The general condition is relatively satisfactory. Complains of moderate pain in the surgical area. The skin and visible mucous membranes are normal. Breathing in the lungs is vesicular, audible throughout all pulmonary fields. No wheezing. Heart sounds are clear and rhythmic. The tongue is covered with a white coating. Urination is free and painless.

Locally: The abdomen is not swollen, symmetrical, involved in breathing, soft on palpation, moderately painful in the areas of surgical intervention. Peristalsis is heard and gases are released. There is no chair. The Shchetkin–Blumberg symptom is negative. The bandage was moderately wet with hemorrhagic discharge. The skin around the drainage is not swollen, moderately hyperemic, and treated with alcohol. There is no discharge from the drainage, washed with kanamycin, aseptic bandage on the area of ​​the suture and drainage. A rubber graduate has been installed. Aseptic dressing. It is recommended to apply a heating pad with ice to the laparotomy wound dressing.

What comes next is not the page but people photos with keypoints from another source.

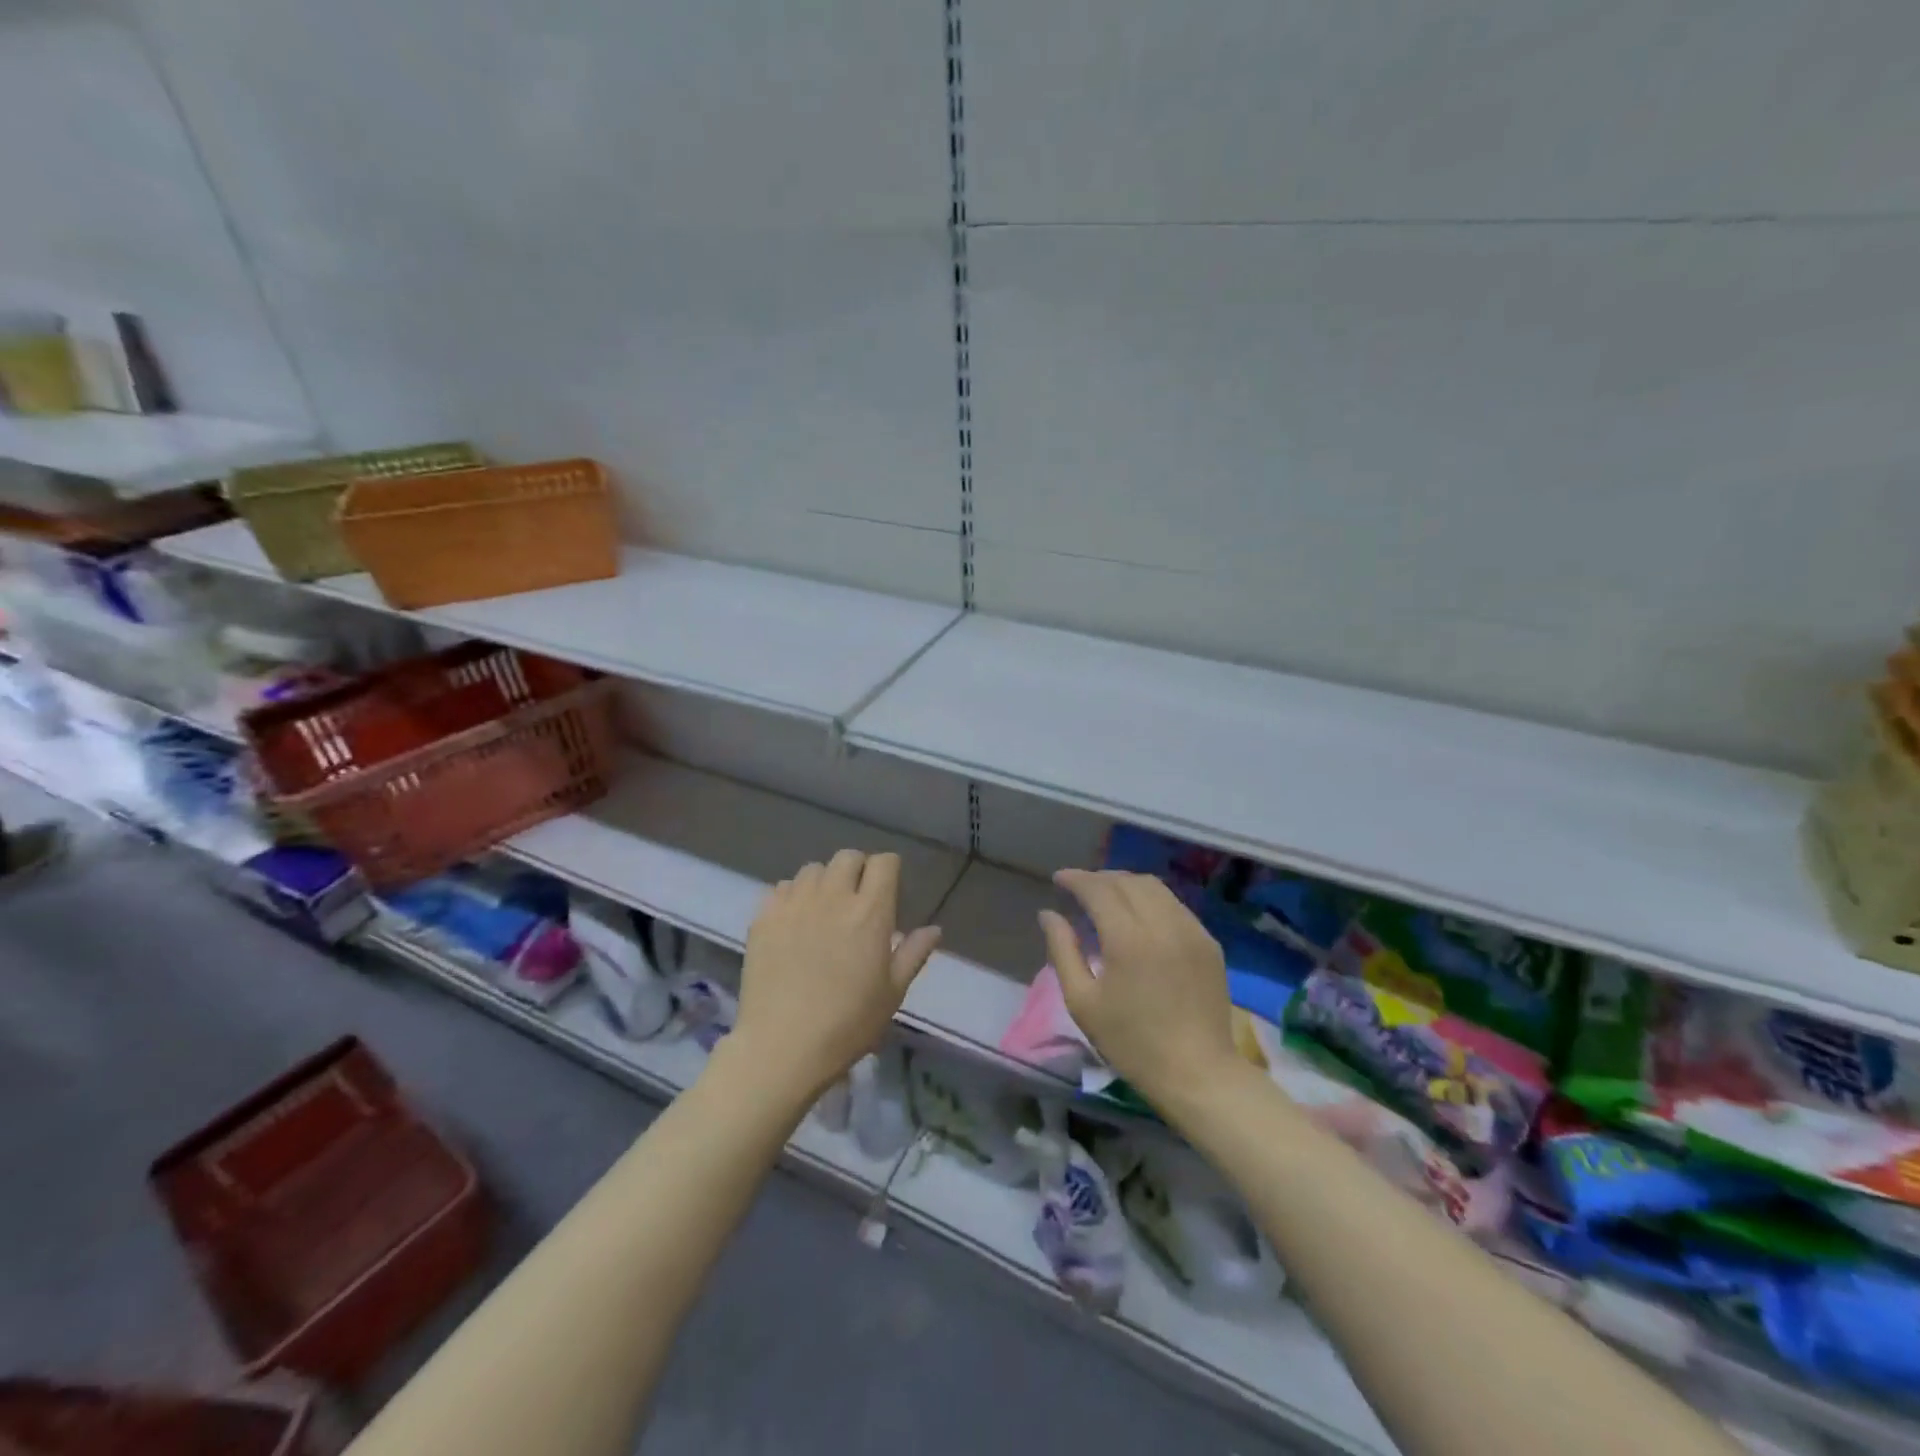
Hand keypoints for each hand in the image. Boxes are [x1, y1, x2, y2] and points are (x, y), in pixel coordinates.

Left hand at [730, 849, 940, 1102]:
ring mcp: (795, 904)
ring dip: (824, 881)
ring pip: (813, 869)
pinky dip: (793, 896)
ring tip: (824, 908)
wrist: (782, 1047)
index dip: (889, 870)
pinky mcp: (764, 917)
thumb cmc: (848, 1024)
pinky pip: (782, 887)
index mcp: (870, 912)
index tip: (889, 890)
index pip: (884, 863)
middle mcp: (833, 896)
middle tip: (857, 899)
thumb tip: (934, 929)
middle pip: (848, 857)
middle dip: (858, 870)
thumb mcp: (892, 993)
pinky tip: (794, 922)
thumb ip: (913, 954)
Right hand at [1039, 869, 1239, 1107]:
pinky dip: (1151, 900)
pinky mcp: (1208, 942)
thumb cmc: (1131, 1042)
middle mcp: (1162, 923)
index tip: (1058, 879)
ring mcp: (1191, 930)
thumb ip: (1062, 950)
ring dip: (1126, 884)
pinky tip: (1140, 916)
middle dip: (1099, 878)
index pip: (1099, 889)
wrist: (1196, 1072)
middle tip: (1079, 888)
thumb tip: (1048, 914)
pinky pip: (1175, 905)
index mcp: (1128, 939)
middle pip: (1127, 881)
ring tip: (1107, 896)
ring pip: (1154, 888)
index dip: (1076, 879)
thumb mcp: (1082, 1002)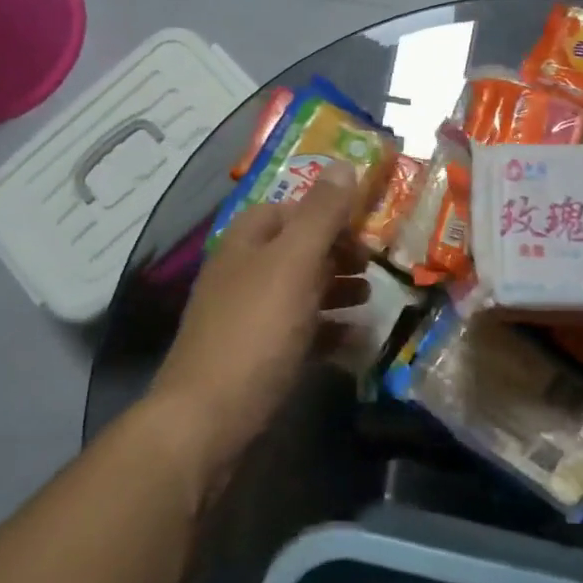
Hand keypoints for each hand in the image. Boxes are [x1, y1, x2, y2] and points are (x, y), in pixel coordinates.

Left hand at [147, 162, 369, 478]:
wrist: (208, 419)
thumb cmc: (255, 331)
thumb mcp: (294, 263)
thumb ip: (321, 214)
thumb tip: (345, 163)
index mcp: (245, 243)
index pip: (287, 209)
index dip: (326, 212)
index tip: (364, 226)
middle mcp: (241, 273)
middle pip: (294, 250)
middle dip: (336, 253)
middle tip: (374, 264)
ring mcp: (245, 317)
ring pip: (297, 291)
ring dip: (335, 289)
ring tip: (371, 297)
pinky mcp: (254, 356)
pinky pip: (297, 332)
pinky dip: (325, 329)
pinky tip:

11/12/10 – Ultrasound of the abdominal organs

Heart rate – 74 per minute

NPV – 16 per minute

Examination by the attending physician.

Joint inspection with the manager. Department of Surgery Verwijk S.K. The general condition is relatively satisfactory, with positive dynamics. Complains of moderate pain in the laparotomy area. The skin and visible mucous membranes are normal. Breathing in the lungs is vesicular and can be heard throughout all pulmonary fields. No wheezing. Heart sounds are clear and rhythmic. The tongue is clean and moist. Urination is free and painless.

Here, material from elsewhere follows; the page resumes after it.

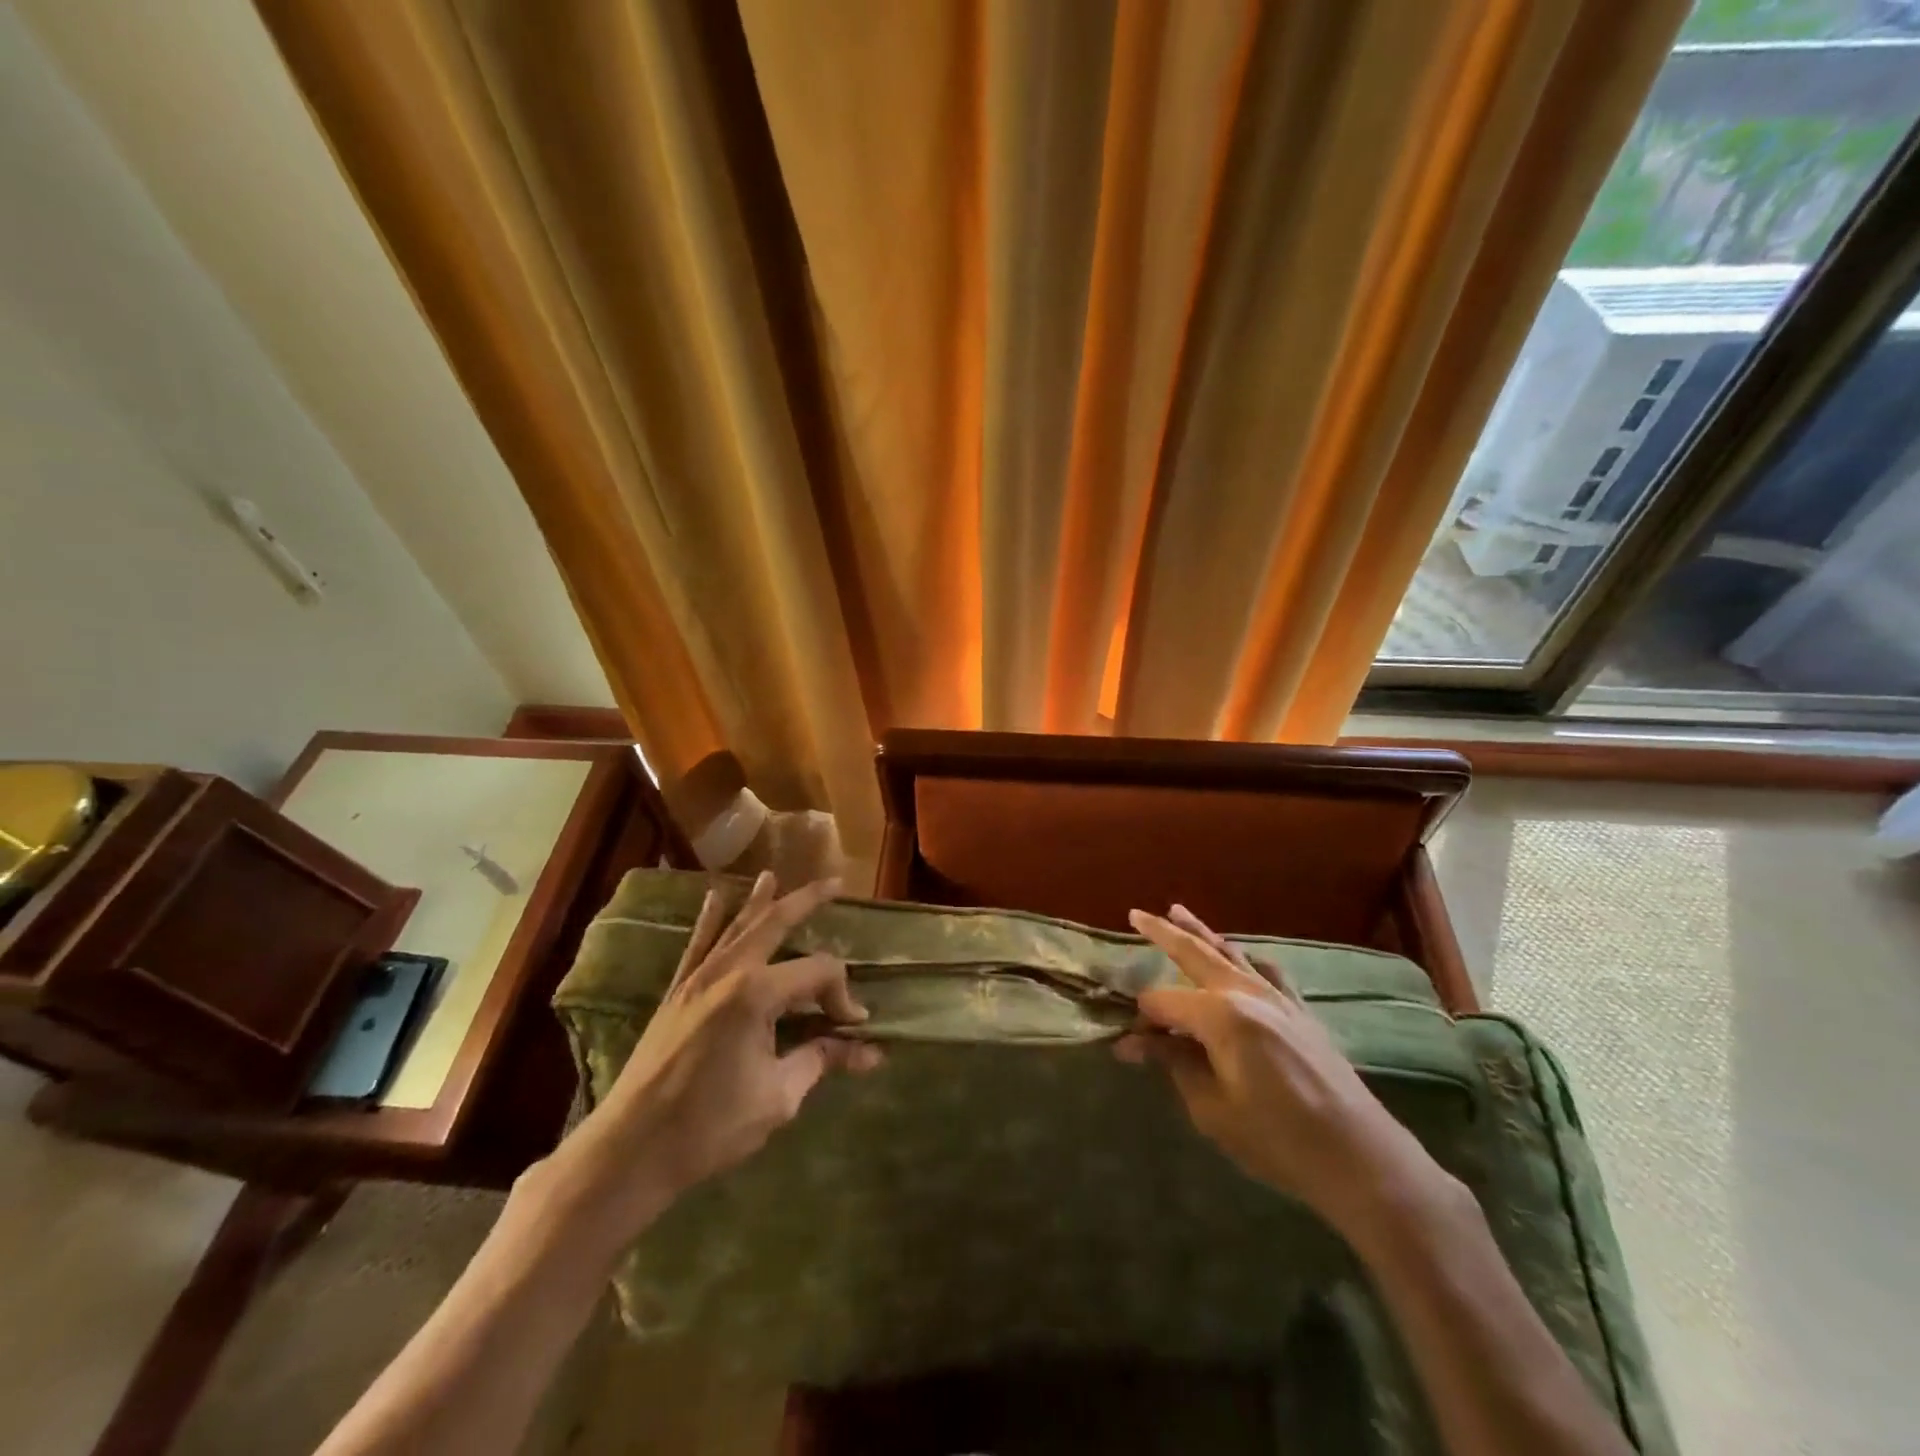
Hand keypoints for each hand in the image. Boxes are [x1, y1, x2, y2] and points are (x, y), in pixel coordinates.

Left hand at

Locally: The abdomen is not swollen, symmetrical, involved in breathing, soft on palpation, slightly painful in the areas of surgical intervention. Peristalsis is heard and gases are released. There is no chair. The Shchetkin-Blumberg symptom is negative. The bandage is dry. The skin around the drainage is not swollen, not significantly hyperemic, the edges of the suture bleed slightly in the umbilical area. The seam is treated with alcohol. There is no discharge along the drainage, rinsed with kanamycin, an aseptic bandage was applied to the suture and drainage areas, an aseptic bandage, and an ice pack. Rubber graduate removed. On ultrasound of the abdominal organs dated 11/12/10; No fluid was found in the abdominal cavity.

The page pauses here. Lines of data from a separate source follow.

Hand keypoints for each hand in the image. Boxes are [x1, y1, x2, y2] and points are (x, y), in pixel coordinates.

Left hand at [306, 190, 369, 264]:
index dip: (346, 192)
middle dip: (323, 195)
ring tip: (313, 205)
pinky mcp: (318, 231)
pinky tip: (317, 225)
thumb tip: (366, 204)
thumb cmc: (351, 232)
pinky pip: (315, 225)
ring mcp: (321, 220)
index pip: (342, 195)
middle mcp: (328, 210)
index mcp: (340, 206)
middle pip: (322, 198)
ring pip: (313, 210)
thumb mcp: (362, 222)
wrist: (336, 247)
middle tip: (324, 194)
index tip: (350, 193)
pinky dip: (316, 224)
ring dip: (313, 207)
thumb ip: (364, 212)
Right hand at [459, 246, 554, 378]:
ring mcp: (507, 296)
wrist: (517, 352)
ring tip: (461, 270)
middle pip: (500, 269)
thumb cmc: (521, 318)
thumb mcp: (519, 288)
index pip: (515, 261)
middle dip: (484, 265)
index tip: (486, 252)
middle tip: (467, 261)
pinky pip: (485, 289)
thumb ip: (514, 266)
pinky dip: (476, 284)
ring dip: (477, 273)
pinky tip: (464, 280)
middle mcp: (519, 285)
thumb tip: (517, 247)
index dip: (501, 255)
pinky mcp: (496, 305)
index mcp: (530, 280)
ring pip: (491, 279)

The following patient is offered surgical treatment: Gappasov A.G., 21 years old, who was admitted as an emergency on 08.11.10 at 21:00 with complaints of pain and a wound in the abdominal area. According to the patient, 1 hour before admission, he received a stab wound in the abdomen, after which he was taken by ambulance to an urgent clinic at the Federal Joint-Stock Company "ZhGMC" "Central Road Hospital" with a blood pressure of 140/90 mmHg, examined by a surgeon - at Inspection of the wound revealed the penetrating nature of the wound. Considering the penetrating nature of the wound, the patient was taken from the emergency room to the operating room.